Id. at 447 (citations omitted). To be struck down on First Amendment grounds, a tax must, therefore, threaten “to suppress the expression of particular ideas or viewpoints,” target “a small group of speakers,” or discriminate “on the basis of the content of taxpayer speech.” As we have explained, the excise tax in Baltimore City Ordinance 13-139 on outdoor advertising displays falls into none of these three categories.
The Ordinance at issue here enacts a valid excise tax on outdoor advertising displays in Baltimore City and does not impermissibly burden Clear Channel‘s right to freedom of speech. We, therefore, hold that the Ordinance is constitutional, and that the Tax Court did not err in affirming the City‘s denial of Clear Channel‘s request
JUDGMENT OF THE CIRCUIT COURT FOR BALTIMORE CITY AFFIRMED. COSTS TO BE PAID BY APPELLANT.
Notes
- Is the operation of billboards that carry the commercial and non-commercial messages of third parties and the billboards’ owner protected under the First Amendment and Article 40, subjecting its taxation to heightened scrutiny?

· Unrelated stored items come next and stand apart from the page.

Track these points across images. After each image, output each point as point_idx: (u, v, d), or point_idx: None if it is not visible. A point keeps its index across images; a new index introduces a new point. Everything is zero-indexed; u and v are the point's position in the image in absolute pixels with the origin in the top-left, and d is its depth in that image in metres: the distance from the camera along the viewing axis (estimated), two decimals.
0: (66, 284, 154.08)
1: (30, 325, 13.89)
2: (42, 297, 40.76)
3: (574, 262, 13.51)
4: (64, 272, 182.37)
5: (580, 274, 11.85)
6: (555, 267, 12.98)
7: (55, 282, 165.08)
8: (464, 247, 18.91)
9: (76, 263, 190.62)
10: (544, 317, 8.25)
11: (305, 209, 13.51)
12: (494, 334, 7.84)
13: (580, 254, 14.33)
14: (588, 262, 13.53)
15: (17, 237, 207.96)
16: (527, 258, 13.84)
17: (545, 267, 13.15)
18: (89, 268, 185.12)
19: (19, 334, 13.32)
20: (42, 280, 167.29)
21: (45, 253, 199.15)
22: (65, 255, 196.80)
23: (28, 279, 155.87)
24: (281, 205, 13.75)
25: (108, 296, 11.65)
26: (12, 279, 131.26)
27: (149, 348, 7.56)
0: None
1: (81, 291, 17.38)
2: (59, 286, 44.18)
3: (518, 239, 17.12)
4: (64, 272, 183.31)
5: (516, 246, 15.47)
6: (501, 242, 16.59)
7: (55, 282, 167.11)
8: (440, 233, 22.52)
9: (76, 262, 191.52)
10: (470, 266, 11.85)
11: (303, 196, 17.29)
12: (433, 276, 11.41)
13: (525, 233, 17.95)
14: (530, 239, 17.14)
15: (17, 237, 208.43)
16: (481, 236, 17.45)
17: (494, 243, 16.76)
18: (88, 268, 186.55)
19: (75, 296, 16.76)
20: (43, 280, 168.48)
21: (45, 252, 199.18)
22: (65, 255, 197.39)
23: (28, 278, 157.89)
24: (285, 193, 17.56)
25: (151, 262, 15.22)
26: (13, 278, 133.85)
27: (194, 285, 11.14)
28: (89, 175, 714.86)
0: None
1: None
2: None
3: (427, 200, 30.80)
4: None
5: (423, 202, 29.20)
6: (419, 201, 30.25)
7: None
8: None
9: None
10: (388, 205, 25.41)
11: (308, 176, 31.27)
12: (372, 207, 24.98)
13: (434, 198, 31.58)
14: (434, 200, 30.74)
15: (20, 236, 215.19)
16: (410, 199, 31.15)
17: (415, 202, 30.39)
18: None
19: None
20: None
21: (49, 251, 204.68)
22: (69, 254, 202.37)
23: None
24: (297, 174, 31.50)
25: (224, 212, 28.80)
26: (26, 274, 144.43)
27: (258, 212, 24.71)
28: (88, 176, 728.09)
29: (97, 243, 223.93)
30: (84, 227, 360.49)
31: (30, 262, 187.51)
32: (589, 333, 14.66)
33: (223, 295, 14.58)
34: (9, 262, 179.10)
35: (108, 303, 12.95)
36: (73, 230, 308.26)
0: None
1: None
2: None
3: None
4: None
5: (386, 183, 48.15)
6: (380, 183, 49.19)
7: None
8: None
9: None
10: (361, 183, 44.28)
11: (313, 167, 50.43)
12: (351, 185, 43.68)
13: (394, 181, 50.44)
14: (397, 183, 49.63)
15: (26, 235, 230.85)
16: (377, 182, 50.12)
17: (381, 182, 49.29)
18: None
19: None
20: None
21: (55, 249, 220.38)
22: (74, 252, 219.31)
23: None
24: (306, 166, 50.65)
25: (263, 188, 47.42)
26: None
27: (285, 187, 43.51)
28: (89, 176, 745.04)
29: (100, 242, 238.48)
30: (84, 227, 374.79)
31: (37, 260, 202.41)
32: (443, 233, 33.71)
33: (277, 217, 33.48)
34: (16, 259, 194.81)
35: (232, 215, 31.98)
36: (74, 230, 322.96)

The First Amendment and Article 40 were written in response to similar concerns and to provide similar protections, but are capable of divergent interpretations. See, e.g., Pack Shack, Inc. v. Howard County, 377 Md. 55, 64 n.3 (2003). See also Matthew S. Fuchs, Free Exercise of Speech in Shopping Malls: Bases That Support an Independent Interpretation of Article 40 of the Maryland Declaration of Rights, 69 Alb. L. Rev. 449, 471–72 (2006) (“Maryland courts have indeed interpreted Article 40 more broadly than the federal counterpart.“); Anthony W. Kraus, Beyond the First Amendment: What the Evolution of Maryland‘s Constitutional Free-Speech Guarantee Shows About Its Intended Breadth, 47 U. Balt. L.F. 83, 84 (2017) (“Many Maryland cases … not[e] that stаte and federal free-speech rights are viewed as equivalents “in general” or “ordinarily,” but leav[e] open the implicit possibility that it may not always be so.“). Here, however, Clear Channel has not offered us any basis to interpret Article 40 differently or more broadly than the First Amendment.

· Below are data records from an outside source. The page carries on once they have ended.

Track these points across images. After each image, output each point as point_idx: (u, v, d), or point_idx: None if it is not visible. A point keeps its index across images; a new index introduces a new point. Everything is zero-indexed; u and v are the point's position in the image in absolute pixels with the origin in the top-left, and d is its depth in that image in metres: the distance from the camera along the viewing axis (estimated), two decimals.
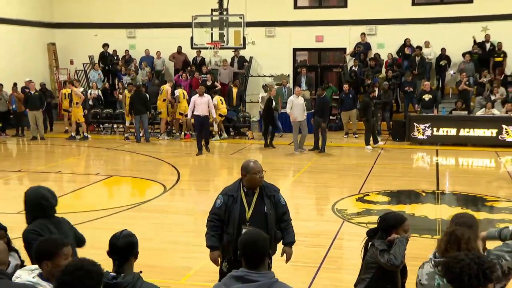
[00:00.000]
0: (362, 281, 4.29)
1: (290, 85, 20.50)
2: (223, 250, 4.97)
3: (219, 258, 4.97)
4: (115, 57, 21.38)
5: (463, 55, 18.58)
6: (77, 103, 17.47)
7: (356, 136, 17.52)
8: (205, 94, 14.81)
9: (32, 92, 17.30)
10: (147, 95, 17.24)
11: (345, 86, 17.60)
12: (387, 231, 4.25)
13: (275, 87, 18.19)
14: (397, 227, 4.21)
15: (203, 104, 14.49)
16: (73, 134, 17.47)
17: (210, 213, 5.00)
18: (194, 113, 14.49)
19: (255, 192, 4.90)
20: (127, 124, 17.56)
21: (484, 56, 18.65)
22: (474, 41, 18.71)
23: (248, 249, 3.09)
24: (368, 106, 15.35)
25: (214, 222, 4.93)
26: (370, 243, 4.33)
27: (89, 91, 19.15)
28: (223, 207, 4.89)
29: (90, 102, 18.77)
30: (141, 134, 16.74)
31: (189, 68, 20.05)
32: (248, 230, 3.66)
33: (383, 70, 19.24)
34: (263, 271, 3.06)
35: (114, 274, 3.24)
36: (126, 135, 17.47)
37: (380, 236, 4.28)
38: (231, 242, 4.84)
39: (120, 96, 18.28)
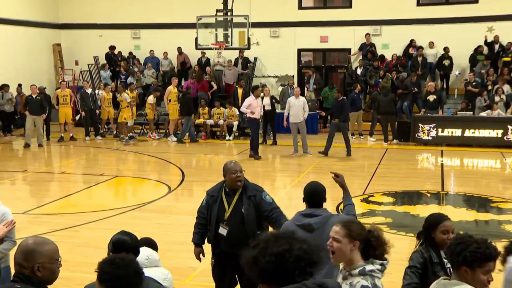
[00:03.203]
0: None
1: (295, 85, 20.52)
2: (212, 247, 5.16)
3: (201, 254, 5.22)
4: (119, 58, 21.43)
5: (474, 57, 18.54)
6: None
7: (362, 137, 17.59)
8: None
9: (34, 96, 16.46)
10: (191, 98, 17.35)
11: (358, 87, 17.63)
12: (426, 234, 3.90)
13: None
14: (433, 228, 3.84)
15: (259, 107, 14.28)
16: (63, 135, 17.47)
17: (197, 211, 5.27)
18: (253, 116, 14.02)
19: (236, 193, 4.98)
20: (129, 124, 17.54)
21: (493, 57, 18.60)
22: (485, 41, 18.64)
23: (313, 195, 4.26)
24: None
25: (199, 220, 5.21)
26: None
27: (96, 91, 19.15)
28: (206, 206, 5.12)
29: (99, 103, 18.75)
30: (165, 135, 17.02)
31: (195, 70, 20.03)
32: (311, 181, 4.43)
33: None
34: (322, 209, 4.21)
35: None
36: (129, 134, 17.49)
37: (423, 242, 3.91)
38: (210, 241, 5.09)
39: (119, 96, 18.21)
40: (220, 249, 5.00)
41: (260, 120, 14.96)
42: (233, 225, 4.88)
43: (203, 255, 5.22)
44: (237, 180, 4.93)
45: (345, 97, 15.82)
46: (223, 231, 4.93)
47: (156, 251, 4.11)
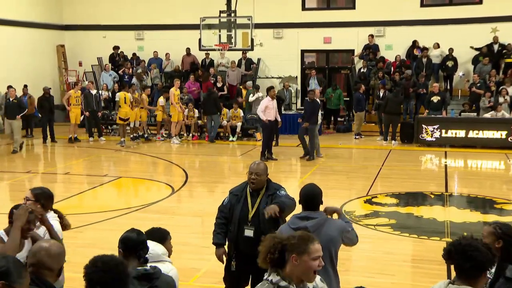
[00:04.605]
0: None
1: (298, 87, 20.51)
2: (229, 248, 5.01)
3: (224, 256, 4.99)
4: (122, 58, 21.46)
5: (477, 58, 18.52)
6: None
7: (362, 137, 17.64)
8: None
9: (11, 99, 15.74)
10: (218, 96, 17.39)
11: (362, 87, 17.61)
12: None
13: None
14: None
15: (274, 109, 13.86)
16: (71, 136, 17.38)
17: (218, 210, 5.08)
18: (267, 118, 13.64)
19: (260, 193, 4.90)
20: (132, 125, 17.52)
21: (492, 56, 18.56)
22: (501, 43, 18.65)
23: (309, 198, 4.19)
24: None
25: (220, 219, 5.01)
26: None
27: (100, 92, 19.16)
28: (228, 205, 4.96)
29: (102, 104, 18.76)
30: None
31: (198, 72, 20.03)
32: (306, 184, 4.31)
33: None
34: (318, 212, 4.17)
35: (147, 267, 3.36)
36: (133, 135, 17.51)
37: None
38: (232, 241, 4.91)
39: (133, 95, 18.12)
40: (239, 250, 4.87)
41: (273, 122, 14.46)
42: (257, 226, 4.77)
43: (226, 256, 5.00)
44: (250, 181, 4.85)
45: (317, 100, 14.71)
46: (249, 232, 4.78)
47: (165, 240, 4.06)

In Thomas, Tennessee exempted on-premise signs from an outdoor signage permit requirement. Thomas, supra, 937 F.3d at 730. The regulation required that exempted signs “be located on the same premises as the activity” and “have as its purposе the identification of the activity, products, or services offered on that same premises.” Id. (quotations and alterations omitted). The Court held that the regulation was content-based because of the “purpose” component of the regulation. Id. A State official was required to “assess the meaning and purpose of the sign‘s message” to determine if the on-premise exception applied. Id. The Court determined that there was no way to do so without “understanding the content of the message.” Id. Here, the Ordinance imposes no such “purpose” requirement in the definition of an outdoor advertising display, and no City official assesses the meaning or purpose of a billboard.